One Ambitious Doctor Tried Bringing George Washington's Dead Body Back To Life

Even though death is an inevitable part of life, that doesn't make it any easier to deal with. In the midst of grief, family, friends, and loved ones may act a bit out of character as they try to process their loss. Some people lash out in anger, while others almost drown in their tears and sadness. Then there are some that may do or say things that are very out of character. One example is wanting to bring the deceased back to life.

Now, generally speaking, once someone dies, there is usually no bringing them back. However, during the 18th century, there was a doctor who believed that he could achieve this nearly impossible feat. In December 1799, Dr. William Thornton desperately wanted to try to resuscitate a dear friend, who suddenly succumbed to an illness. Who was this friend? None other than the general, war hero, and the first President of the United States, George Washington.

Washington Makes An Unusual Request Before He Died

When a nation loses its leader, it's a big deal. This was especially true when America lost her first president. According to Mount Vernon, on December 14, 1799, George Washington died within 48 hours of contracting a viral infection in his throat, known as epiglottitis. His death was a devastating loss to his family and friends, the entire country which he had helped lay the foundation for.

Though he fell ill rather suddenly, the infection that the Founding Father developed was severe.

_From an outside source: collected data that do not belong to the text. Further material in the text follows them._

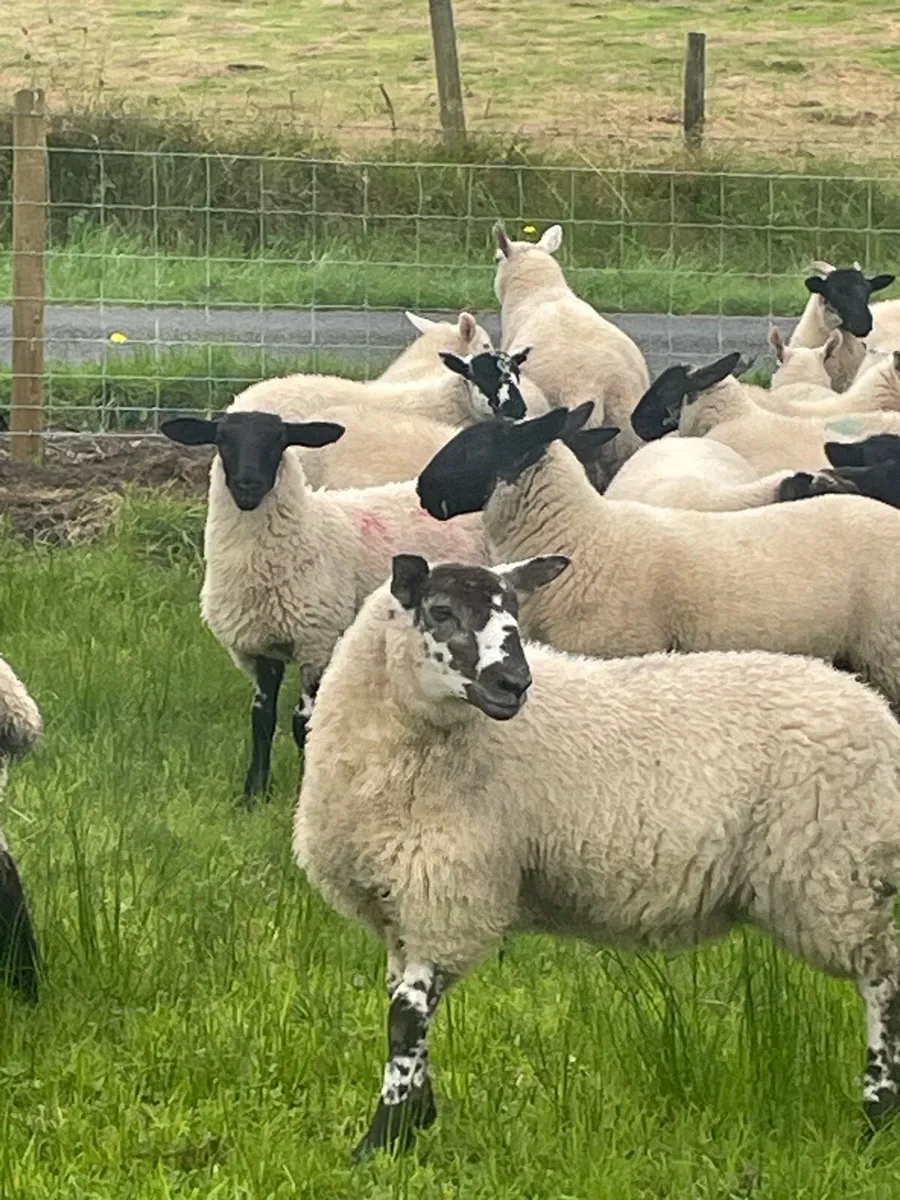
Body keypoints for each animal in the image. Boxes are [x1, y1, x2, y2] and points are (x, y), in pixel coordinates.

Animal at [160, 411, 490, 801]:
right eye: (223, 439)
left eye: (279, 440)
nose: (248, 484)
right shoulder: (261, 647)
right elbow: (262, 720)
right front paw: (254, 793)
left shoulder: (316, 642)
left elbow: (303, 723)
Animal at [294, 553, 900, 1158]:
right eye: (441, 612)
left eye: (515, 613)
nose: (515, 683)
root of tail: (877, 713)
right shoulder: (399, 902)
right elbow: (404, 1005)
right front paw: (416, 1119)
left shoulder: (448, 894)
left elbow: (406, 1016)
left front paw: (382, 1139)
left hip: (836, 870)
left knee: (884, 980)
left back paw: (877, 1114)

Epiglottitis is so dangerous that even with modern medicine, it can be life-threatening (per the Mayo Clinic). Washington apparently had an inkling that the end was nigh and made his final wishes clear to his personal secretary, Tobias Lear. Washington specifically asked that his body not be placed 'in the Vault less than three days after his death' to which Lear agreed.(per Mount Vernon).

Considering he was on his deathbed, it seems a bit unusual that of all things he's concerned about his burial arrangements. However, it turns out that his desire to not be immediately entombed was not as odd as you might think. During the 18th and 19th century people the world over developed a fear of being buried alive, or taphophobia (per History 101). Stories of folks being buried prematurely date back to the 14th century, so clearly this happened enough over the years that people were petrified of it happening to them (per the Smithsonian Magazine), even the president. 

Dr. Thornton Offers Up A Bizarre Proposal

Shortly after Washington died, a close friend of his arrived at Mount Vernon; a man named Dr. William Thornton. Having trained in the best medical schools in Europe, he was summoned before Washington passed to see if he could help the president. Unfortunately, he did not make it in time and was devastated by the loss of his friend. Despite death usually being the end of life, Thornton had a rather unorthodox idea. He wanted to resuscitate the president (per Mount Vernon).

Partially due to Washington's request to delay his entombment for no less than three days and the cold weather at Mount Vernon in December, Washington's body was initially frozen to preserve it. As such, Thornton proposed a way to bring his friend back to life. His thought process included thawing the president's body with cold water before warming it up slowly. He would then perform a tracheotomy (his specialty) to restore air flow to his lungs before performing a blood transfusion of lamb's blood to repair his blood flow as well (per Mount Vernon). Despite the nobleness of the intentions, this outlandish idea was not allowed to be implemented. George Washington's body now rests in the family tomb next to his wife at their estate in Mount Vernon, Virginia.